Dataset entries:

======

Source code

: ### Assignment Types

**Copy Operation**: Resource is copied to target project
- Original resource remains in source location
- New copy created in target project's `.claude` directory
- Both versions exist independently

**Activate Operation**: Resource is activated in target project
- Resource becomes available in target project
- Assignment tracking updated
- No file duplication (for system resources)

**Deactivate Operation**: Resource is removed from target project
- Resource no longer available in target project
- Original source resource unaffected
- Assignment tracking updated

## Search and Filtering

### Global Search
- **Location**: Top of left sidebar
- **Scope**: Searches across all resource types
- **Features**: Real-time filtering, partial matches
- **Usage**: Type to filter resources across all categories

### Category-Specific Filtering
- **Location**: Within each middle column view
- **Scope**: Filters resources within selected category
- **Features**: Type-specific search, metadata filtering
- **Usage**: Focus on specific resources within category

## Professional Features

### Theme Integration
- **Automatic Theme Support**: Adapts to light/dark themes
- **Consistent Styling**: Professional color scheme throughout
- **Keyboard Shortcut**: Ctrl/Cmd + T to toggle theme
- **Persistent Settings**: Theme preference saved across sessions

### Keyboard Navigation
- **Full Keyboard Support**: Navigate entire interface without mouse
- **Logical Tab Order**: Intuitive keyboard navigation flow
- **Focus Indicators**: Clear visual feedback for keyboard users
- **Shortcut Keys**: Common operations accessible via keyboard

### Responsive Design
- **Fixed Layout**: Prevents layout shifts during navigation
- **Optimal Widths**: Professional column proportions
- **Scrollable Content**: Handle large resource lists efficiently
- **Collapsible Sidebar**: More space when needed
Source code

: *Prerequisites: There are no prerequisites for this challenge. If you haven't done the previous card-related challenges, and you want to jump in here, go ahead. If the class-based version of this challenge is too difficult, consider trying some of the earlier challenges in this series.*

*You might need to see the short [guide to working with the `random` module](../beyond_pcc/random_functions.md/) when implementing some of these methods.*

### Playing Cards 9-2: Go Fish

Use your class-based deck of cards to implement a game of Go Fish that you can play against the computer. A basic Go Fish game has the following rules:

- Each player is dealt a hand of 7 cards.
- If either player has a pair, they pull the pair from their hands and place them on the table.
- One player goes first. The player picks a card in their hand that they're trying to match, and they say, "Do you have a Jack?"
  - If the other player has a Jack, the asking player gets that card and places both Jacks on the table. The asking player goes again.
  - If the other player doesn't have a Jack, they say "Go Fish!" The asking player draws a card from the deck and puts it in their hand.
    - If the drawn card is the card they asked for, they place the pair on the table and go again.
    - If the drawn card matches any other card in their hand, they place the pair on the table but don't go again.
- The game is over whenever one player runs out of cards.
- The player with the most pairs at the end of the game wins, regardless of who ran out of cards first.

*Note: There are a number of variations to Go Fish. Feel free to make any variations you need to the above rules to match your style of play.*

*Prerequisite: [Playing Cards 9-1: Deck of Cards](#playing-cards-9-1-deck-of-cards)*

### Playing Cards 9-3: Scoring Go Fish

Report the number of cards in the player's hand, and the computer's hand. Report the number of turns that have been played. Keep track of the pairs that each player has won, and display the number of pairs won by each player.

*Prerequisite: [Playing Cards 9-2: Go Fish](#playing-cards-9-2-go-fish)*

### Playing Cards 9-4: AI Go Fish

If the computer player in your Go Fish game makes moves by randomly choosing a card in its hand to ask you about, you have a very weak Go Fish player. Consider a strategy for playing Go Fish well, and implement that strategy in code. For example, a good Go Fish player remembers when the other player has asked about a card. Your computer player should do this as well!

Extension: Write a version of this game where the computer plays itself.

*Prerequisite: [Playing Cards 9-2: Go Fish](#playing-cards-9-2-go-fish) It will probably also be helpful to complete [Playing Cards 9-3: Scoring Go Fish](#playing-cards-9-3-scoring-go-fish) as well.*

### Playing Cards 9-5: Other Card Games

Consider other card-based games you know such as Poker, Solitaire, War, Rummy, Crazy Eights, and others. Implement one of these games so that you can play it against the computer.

======

## Aim of the exercise
A single number is the answer: how many lines in the records above contain the word "drawn".

## Result for this exercise
2